Even sadder? The apparent credulity of HuffPo’s Sam Stein and WaPo’s Ezra Klein that they’re serious. I guess, when there’s bad news on almost every front, sometimes it’s helpful to believe a lie that makes you feel good.
Think of it as a morale booster.
“The rules committee is going to start holding hearings on how to undo the filibuster rule,” said Schumer, who chairs the Senate Rules Committee. The New York Democrat told the Huffington Post after the speech that the hearings would take place two or three weeks from now…
“The filibuster has been abused. I believe that the Senate should be different than the House and will continue to be different than the House,” Reid said. “But we’re going to take a look at the filibuster.
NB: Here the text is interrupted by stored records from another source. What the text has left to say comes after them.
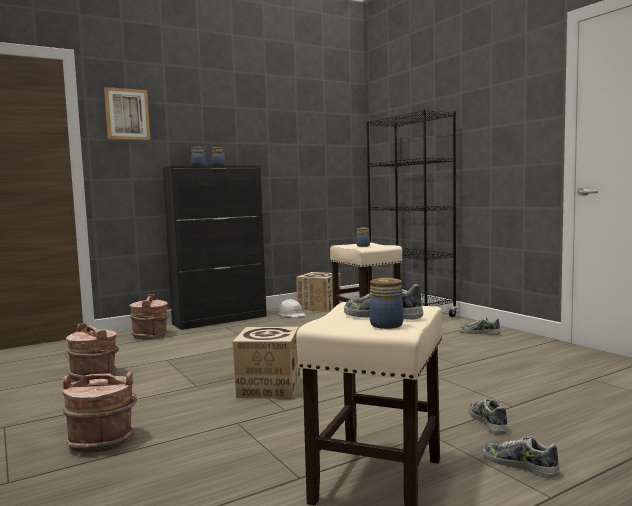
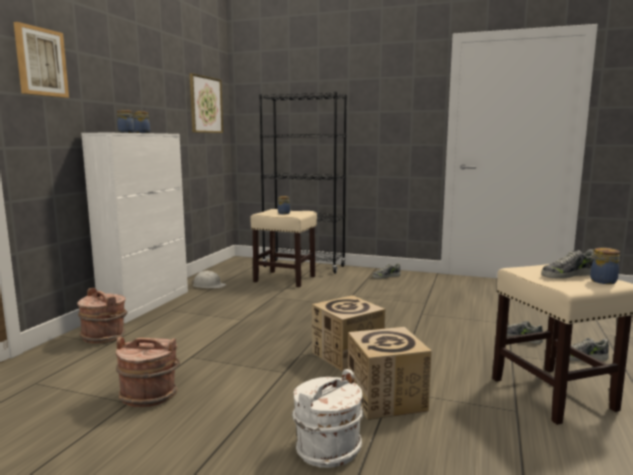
camera: 40 degrees left, 5 degrees up
(102, 441) = (327, 449): brown bucket -> white bucket
(220, 320) = (147, 304): black cabinet -> white cabinet
(319, 307) = (218, 274): cardboard box -> cardboard box (386, 399)
(326, 138) = (206, 105): none -> picture

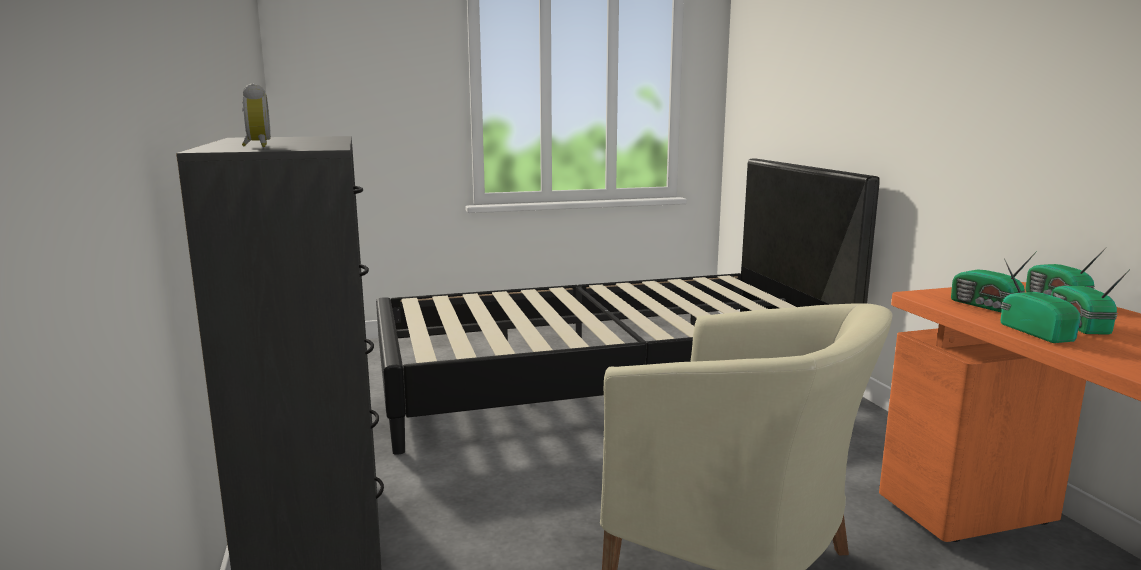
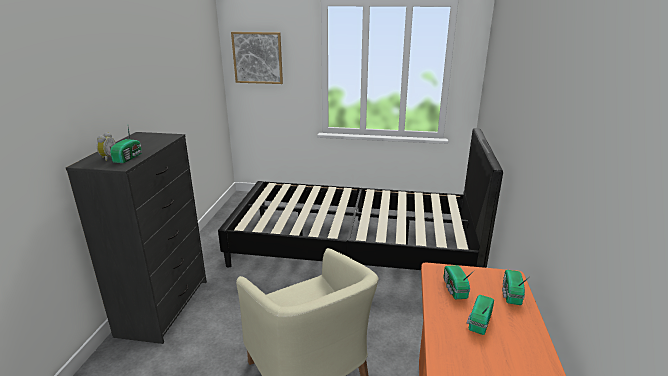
camera: 25 degrees right, 10 degrees up
(344, 65) = (257, 58): none -> picture
(1035, 332) = (443, 319): radio -> radio (129, 157)

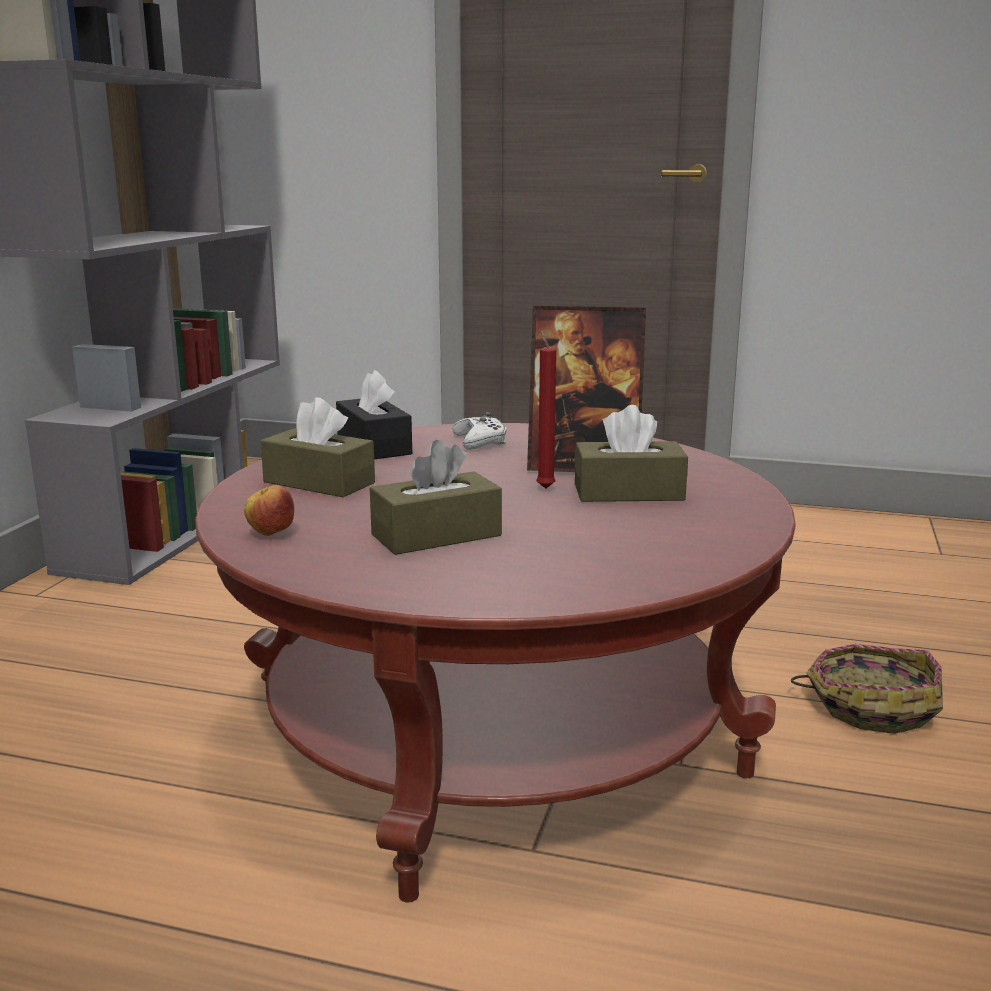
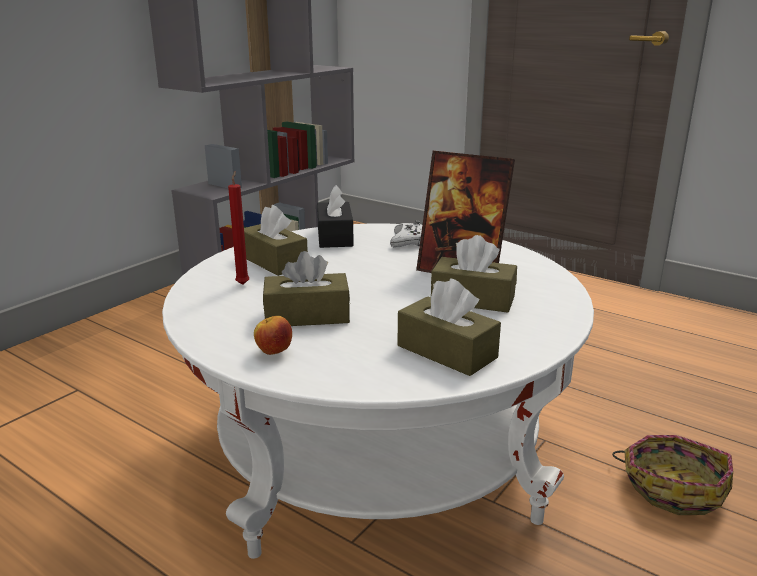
camera: 20 degrees right, 5 degrees up
(271, 534) = (208, 298): apple -> apple (274, 352)
(496, 735) = (378, 449): red coffee table -> white coffee table
(544, 487) = (416, 286): red candle -> red candle (243, 283)
(655, 548) = (446, 352): none -> brown tissue box

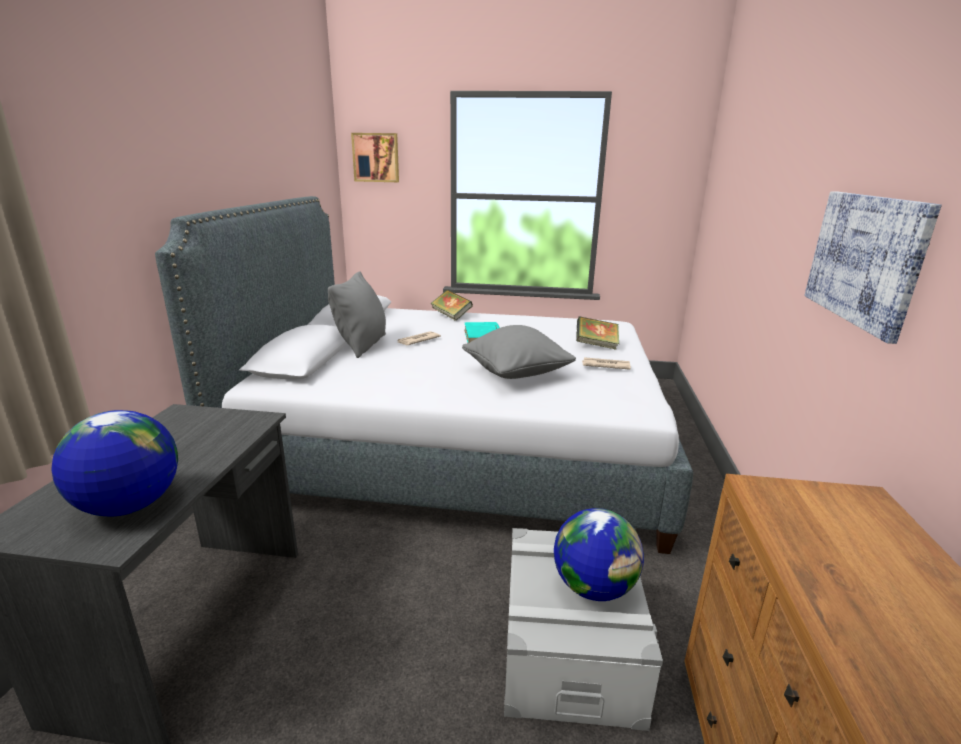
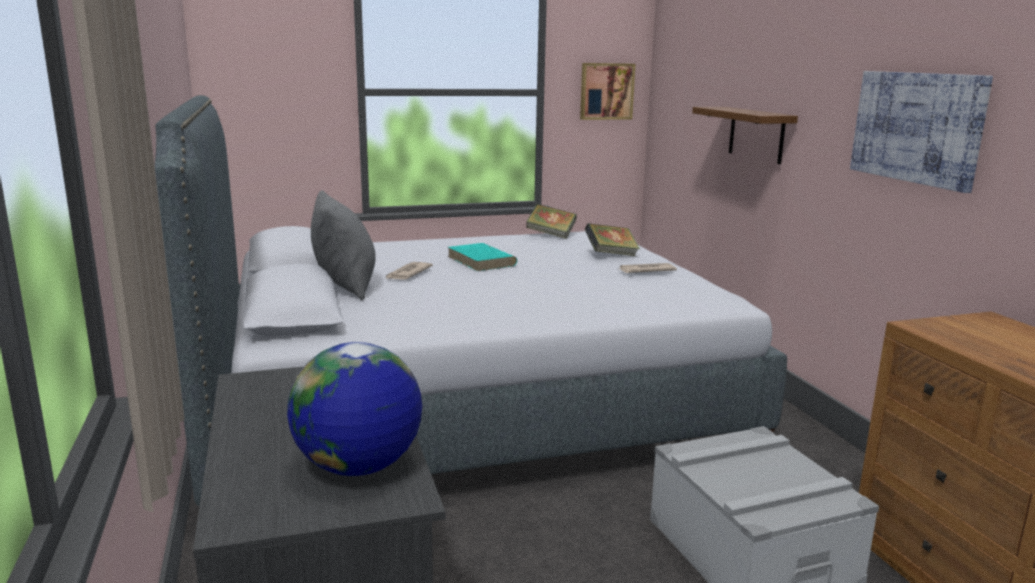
camera: 25 degrees left, 5 degrees down
(376, 157) = (248, 43): picture -> picture (606, 91)
(451, 316) = (408, 245): book -> book (551, 235)
(516, 375) = (570, 291): grey pillow -> none
(594, 587) = (776, 471): globe -> none
(754, 249) = (756, 134): none -> brown shelf

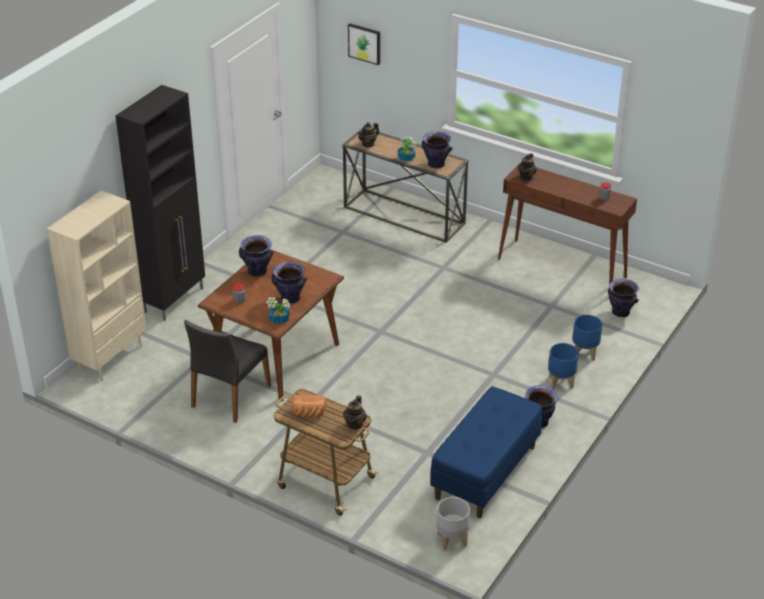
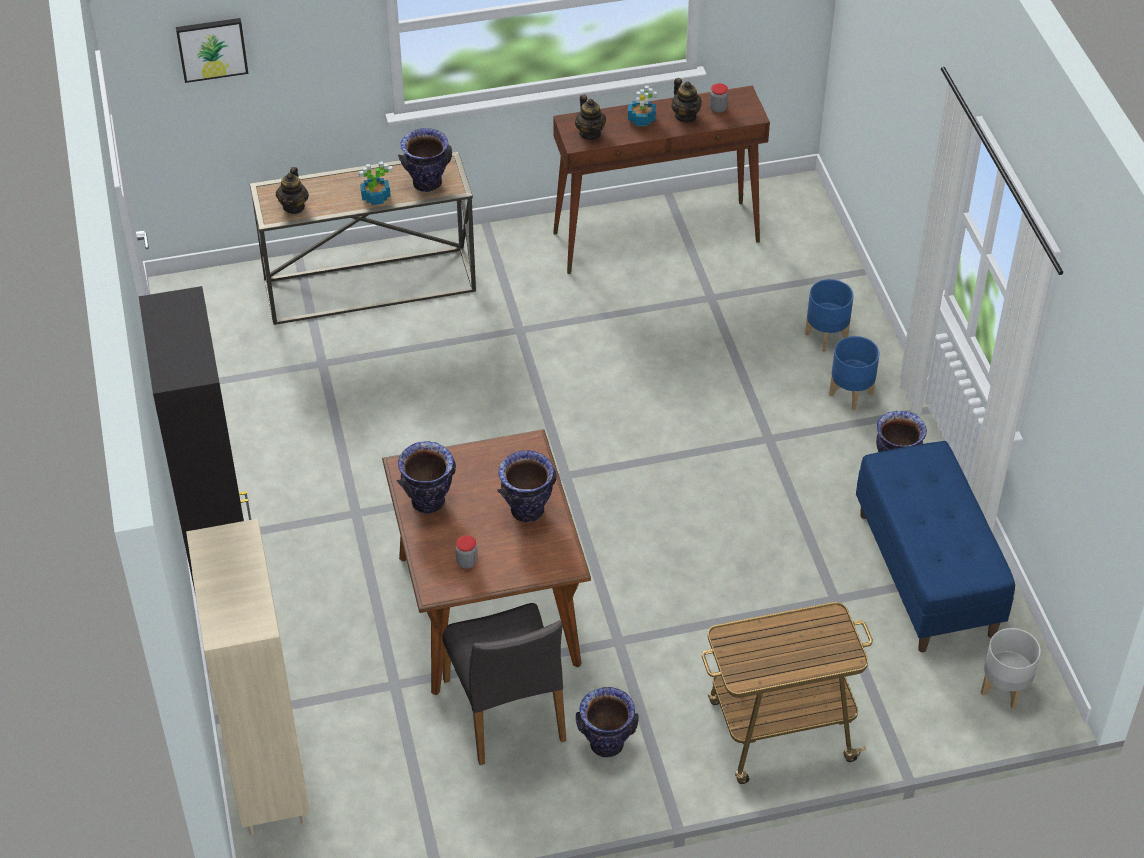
camera: 45 degrees left, 10 degrees up
(279, 319) = (558, 551): potted plant -> potted plant (642, 119)
(308, 413) = (766, 655): bread -> none
(355, 424) = (837, 625): teapot -> teapot (686, 116)
(621, 312) = (794, 254): vase -> vase (606, 744)

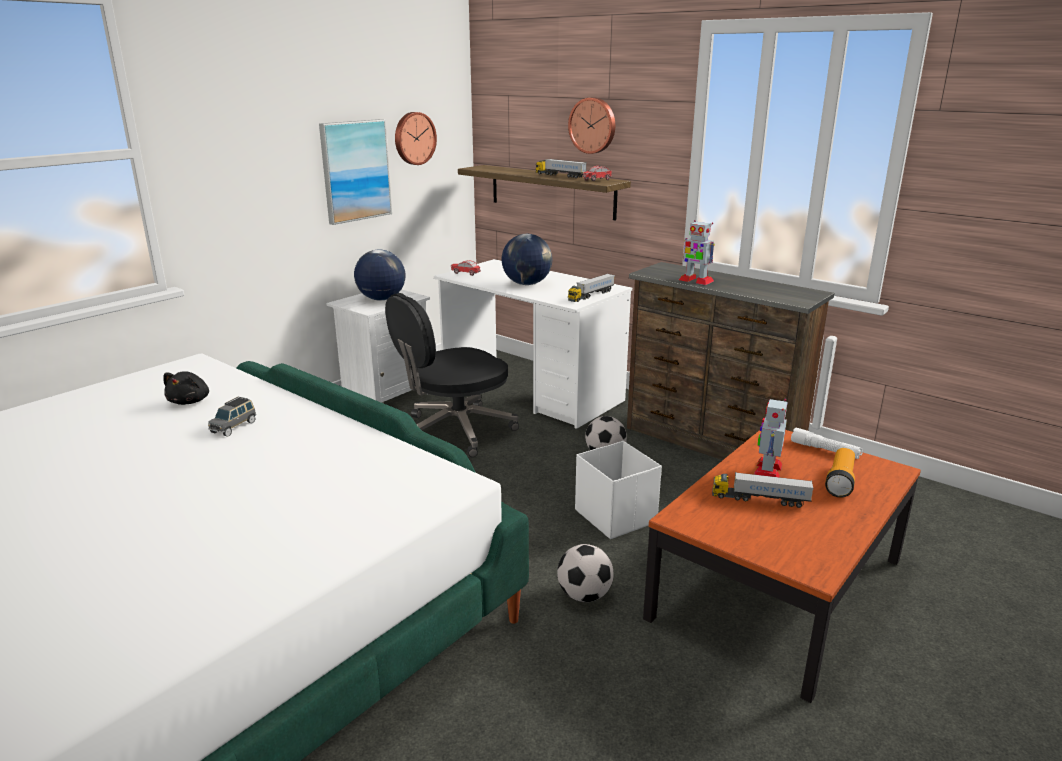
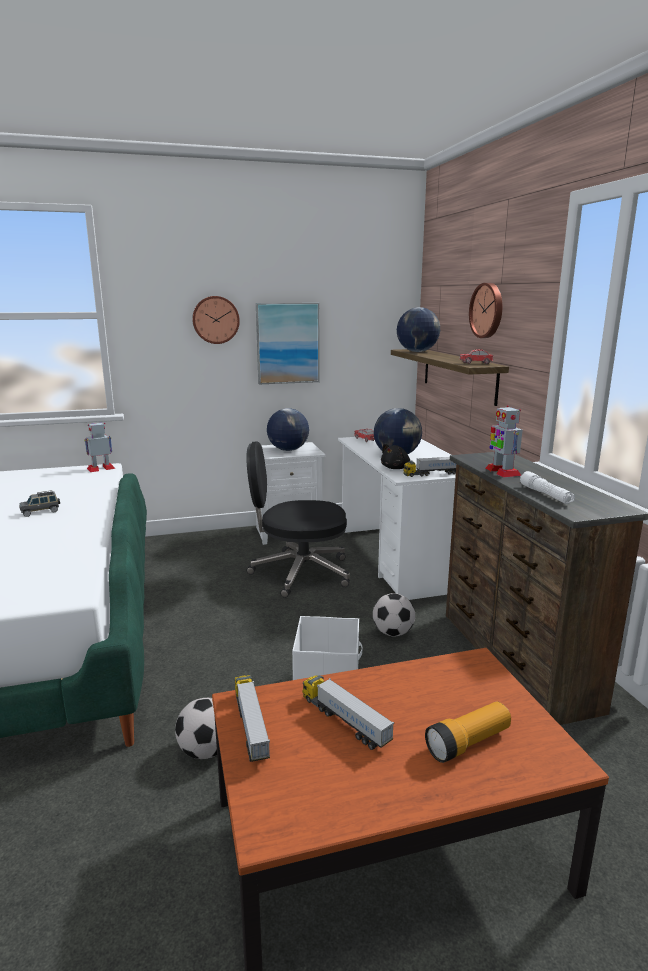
camera: 35 degrees right, 5 degrees down
(190, 401) = (54, 490): black plush toy -> black plush toy (396, 468)
(414, 138) = (351, 321): wall clock -> wall clock (215, 320)
(495, 169) = (417, 351): none -> globe
(560, 175) = (455, 358): toy truck -> toy truck (251, 727)
(767, 470) = (404, 695): toy robot -> toy robot (101, 468)
(825, 450) = (509, 700): white flashlight -> white flashlight (546, 495)

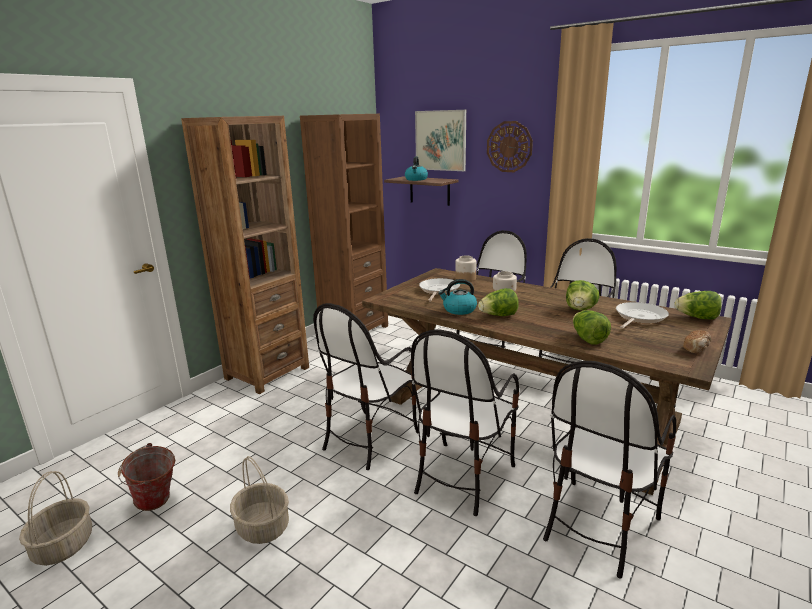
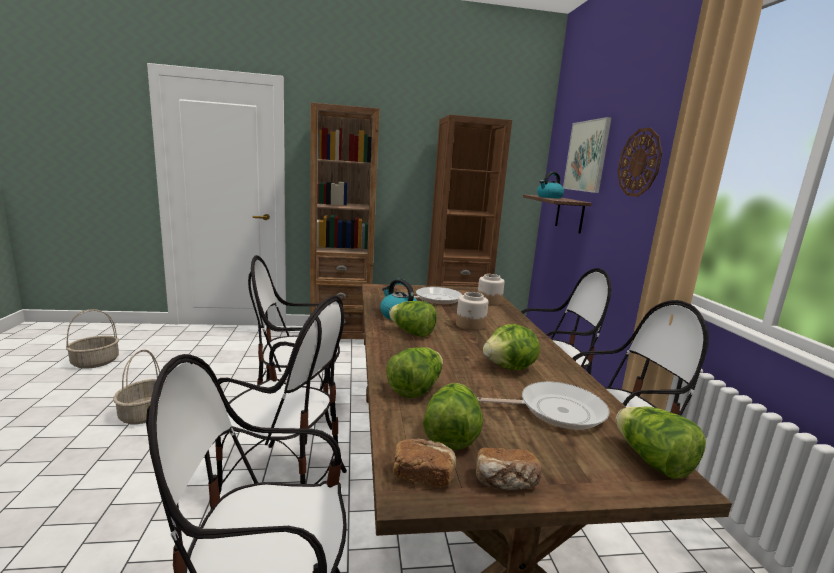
camera: 45 degrees right, 5 degrees down
(155, 504) = (150, 368): bucket -> none
(462, 476) = (283, 482): chair -> chair turned 150 degrees counterclockwise
(647, 346) = (451, 435): none -> lettuce
(680, 362) = (423, 475): none -> bread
Next Congress, we’re going to take a look at it. We are likely to have to make some changes in it, because the Republicans have abused that just like the spitball was abused in baseball and the four-corner offense was abused in basketball.”
Reid’s embrace of filibuster reform comes after he previously threw cold water on the likelihood of getting the rules changed. His reference to the “next Congress” stands out. To change Senate rules in the middle of the session requires 67 votes, which Democrats clearly don’t have. But changing the rules at the beginning of the 112th Congress will require the chair to declare the Senate is in a new session and can legally draft new rules. That ruling would be made by Vice President Joe Biden, who has spoken out against the current abuse of the filibuster. The ruling can be appealed, but that appeal can be defeated with a simple majority vote.
Klein notes that Reid seems keener on shortening the time frame for cloture votes than in eliminating the filibuster altogether, which makes more sense. But let’s indulge the repeal fantasy for a moment. They didn’t have the balls to do it when they had 60 seats and were convinced that 2008 had ushered in a new liberal realignment. But now, with voters trending conservative, the public recoiling at the ruthless partisanship of reconciliation, and the seven most vulnerable Senate seats this fall all held by Democrats, they’re going to start talking up some dicey new procedural strategy for next year — when they’ll be on the brink of being returned to the minority themselves in the next election cycle? No wonder cold feet are getting colder:
“Most people don’t want to do it,” said California Sen. Dianne Feinstein. “I wouldn’t waste time on process. I would spend more time on bringing about goodwill.”
“I wouldn’t get any rules changes right now,” said Senate Finance Committee Chairman Max Baucus. “You’ve got to really think through things like that.”
Sen. Joe Lieberman (I-Conn.) has spent a lot of time thinking about the filibuster — so much so that he joined Harkin in introducing a filibuster-reform measure in 1994…
But ask him about the filibuster now, and his response is more nuanced. “It wasn’t meant to be used for every bill,” Lieberman said last week. “On the other hand, I’d hate to lose it for the bills where it should be used.”…
“All this talk of getting rid of it is always just posturing,” said former Senate Parliamentarian Robert Dove, who gives Democrats “zero” chance of substantially reforming the filibuster now.
In other words, this threat is approximately as menacing as Kos’s threat to primary Dennis Kucinich for opposing ObamaCare, which was also taken seriously by HuffPo even though the filing deadline for running for federal office in Ohio passed last month. Exit quotation from Ace: “I … think it’s hysterical that Harry Reid still thinks he’ll be part of the next Congress.”